Камни не оценили, но и назад не вернули.
Батюшка Телятьев обратился с амвона к прихожанам с просьбой
о помощи: если есть золотые и серебряные вещи, внести
их в общую лепту на спасение голодающих. Вернулась бабушка
из церкви и говорит:
— Не обязательно нательные кресты должны быть золотыми.
Правду сказал отец Иосиф. Отнесу я на обчее дело свой
и дедов кресты. Перед Господом все едино, какой ты крест
носишь: золотой на цепочке или медный на гайтане. Главное —
не из чево крест, а как ты ево в душе носишь.
Как сказала, так и сделала. Внесла бабушка свой вклад
в дело борьбы с голодом.
Мода 20-30-х гг.
После революции, особенно в период военного коммунизма,
мода резко изменилась. Она стала суровой, милитаризированной
и опролетарившейся. Легли в сундуки корсеты, веера,
пышные детали дамских платьев — буфы, рюши, кружева,
страусиные перья. Им на смену пришли гимнастерки и кожанки.
Двадцатые годы — годы романтики революции — выработали
тип отважного героя, который с красным знаменем, шашкой
наголо рвется в бой за правое дело. В моду вошли военные.
При виде молодца в военной форме замирали девичьи сердца,
с уважением глядели на него и люди пожилые. Сами военные
внимательно следили за своим геройским видом. Гимнастерка
должна быть в обтяжку, пряжки на ремнях и пуговицы сверкать
золотом, сапоги сиять лаковым блеском, ремни скрипеть
при движении. Главное в форме — портупея через плечо,
еще лучше — двойная, скрещенная на спине. Если есть
орден, то его нужно не просто к гимнастерке прикрепить,
а собрать вокруг него красную ленточку — розетку. Шинель
должна быть до полу, куртка — кожаной, брюки — только
галифе. Прическа — лучше чуб, но можно и «под Котовского»
голову наголо обрить. Главное украшение головы — буденовка.
А если такой молодец еще при шашке да при нагане —
глаз от него не отведешь!
Молодежь старалась подражать людям военным. В моду вошла
юнгштурмовка — та же гимнастерка, но на гражданский
лад.
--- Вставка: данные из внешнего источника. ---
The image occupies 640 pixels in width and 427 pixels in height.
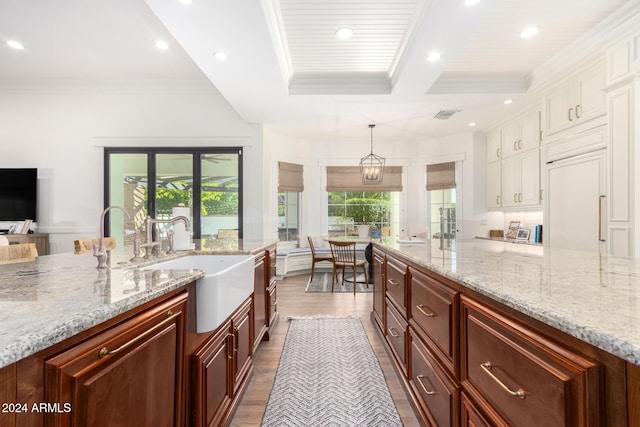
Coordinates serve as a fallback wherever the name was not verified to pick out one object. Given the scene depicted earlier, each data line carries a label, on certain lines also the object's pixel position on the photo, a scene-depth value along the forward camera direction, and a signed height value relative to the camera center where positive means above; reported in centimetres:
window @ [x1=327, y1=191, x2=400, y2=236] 636 +9
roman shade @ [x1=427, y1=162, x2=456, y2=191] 574 +77
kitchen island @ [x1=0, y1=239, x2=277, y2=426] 58 -33
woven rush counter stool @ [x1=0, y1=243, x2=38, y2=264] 190 -25
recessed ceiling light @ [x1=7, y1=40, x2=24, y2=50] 350 +202
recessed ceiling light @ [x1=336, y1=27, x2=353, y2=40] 281 +174
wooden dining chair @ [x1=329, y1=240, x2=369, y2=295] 474 -68
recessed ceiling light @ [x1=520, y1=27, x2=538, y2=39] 283 +176
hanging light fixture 501 +78
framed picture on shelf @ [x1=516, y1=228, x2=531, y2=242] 446 -29
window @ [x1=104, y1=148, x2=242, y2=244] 486 +50
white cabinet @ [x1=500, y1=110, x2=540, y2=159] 416 +121
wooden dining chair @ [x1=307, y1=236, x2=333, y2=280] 530 -79
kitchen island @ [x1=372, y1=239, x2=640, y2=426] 58 -32
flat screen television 459 +31
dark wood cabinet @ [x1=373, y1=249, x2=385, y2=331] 263 -69
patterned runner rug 170 -115
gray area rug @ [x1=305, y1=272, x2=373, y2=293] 465 -116
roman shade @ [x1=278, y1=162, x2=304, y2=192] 578 +74
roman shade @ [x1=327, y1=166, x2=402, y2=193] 626 +74
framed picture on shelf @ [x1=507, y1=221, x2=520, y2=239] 480 -22
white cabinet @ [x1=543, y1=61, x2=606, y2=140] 299 +126
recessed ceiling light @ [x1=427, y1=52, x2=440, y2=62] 287 +155
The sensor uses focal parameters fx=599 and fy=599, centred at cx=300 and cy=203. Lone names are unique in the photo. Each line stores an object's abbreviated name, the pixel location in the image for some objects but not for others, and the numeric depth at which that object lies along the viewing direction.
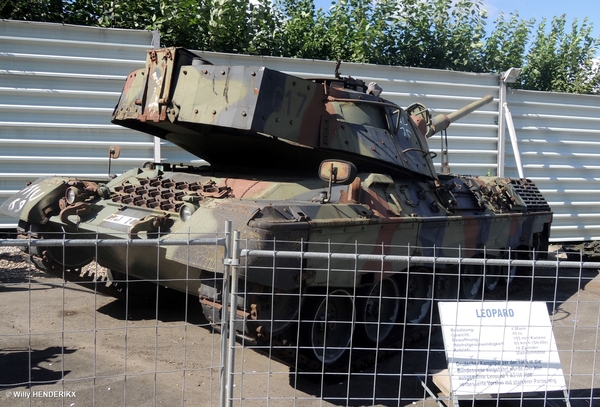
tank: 5.45
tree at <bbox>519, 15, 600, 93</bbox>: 18.66
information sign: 4.50
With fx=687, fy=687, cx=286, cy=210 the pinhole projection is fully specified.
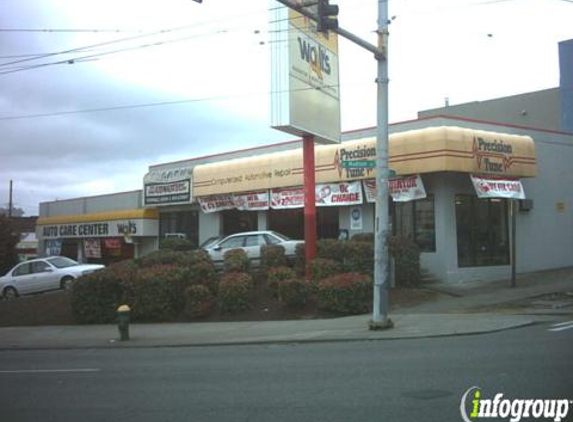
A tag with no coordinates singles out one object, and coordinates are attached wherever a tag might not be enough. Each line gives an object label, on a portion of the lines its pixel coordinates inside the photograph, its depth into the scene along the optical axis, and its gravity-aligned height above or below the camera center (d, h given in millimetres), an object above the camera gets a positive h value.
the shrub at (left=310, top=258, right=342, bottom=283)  19516 -706
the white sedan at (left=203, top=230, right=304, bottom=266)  23875 +34
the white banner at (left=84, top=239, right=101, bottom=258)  40969 -125
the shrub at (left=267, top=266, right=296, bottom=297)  19656 -932
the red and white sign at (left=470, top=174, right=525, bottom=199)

Надевалась она через голову, пуговиц на ней не было.
Под юнгштурмовку полагалось надевать белую рубашку с
черным галстуком. Брюки можно носить любого цвета, но
лучше цвета хаки или черные. На юнгштурмовку нужно было
приколоть как можно больше значков: пионерский, комсомольский,
МОПР, ОСОАВИАХИМ, «Ворошиловский стрелок», «Воинствующий
безбожник» и др. Через плечо надеть портупею, талию затянуть
военным ремнем. На голове обязательна фуражка.
Несоюзная молодежь и особенно те, кто имел какое-то
касательство к искусству, предпочитали блузы из сатина
или панбархата. Блуза длинная, чуть не до колен, на
кокетке, которая собирает ее в сборку. Надевалась она,
как и юнгштурмовка, через голову. Воротник «апаш» стягивался
ярким шелковым бантом. На голову можно было надеть берет.
Юноши попроще, без претензий, носили черные сатиновые
косоворотки, затянутые на талии опоясками с помпонами
или простыми ремнями.
Женская мода почти не отличалась от мужской. Те же юнгштурмовки,
блузы, футболки, кожанки. На голову повязывали красную
косынку или надевали мужскую кепку. Юбки шили чуть выше
колен прямые или в складку. Мне приходилось много ездить
верхом, и у меня была юбка в складку с потайной застежкой
впереди и сзади. Я застегивала пуговицы, получались
штаны до колен.
В эти годы платья не пользовались популярностью. Обычно
мы носили юбки и широкие блузки с напуском, стянутые
резинкой ниже пояса. Но уж если надевали платья, то они
должны были быть обязательно простыми, с длинными рукавами
и без всяких модных отделок. Я долго не могла избавиться
от прежних привычек, любила носить платья с мережкой
и кружевами. За это мне дважды попало от товарищей.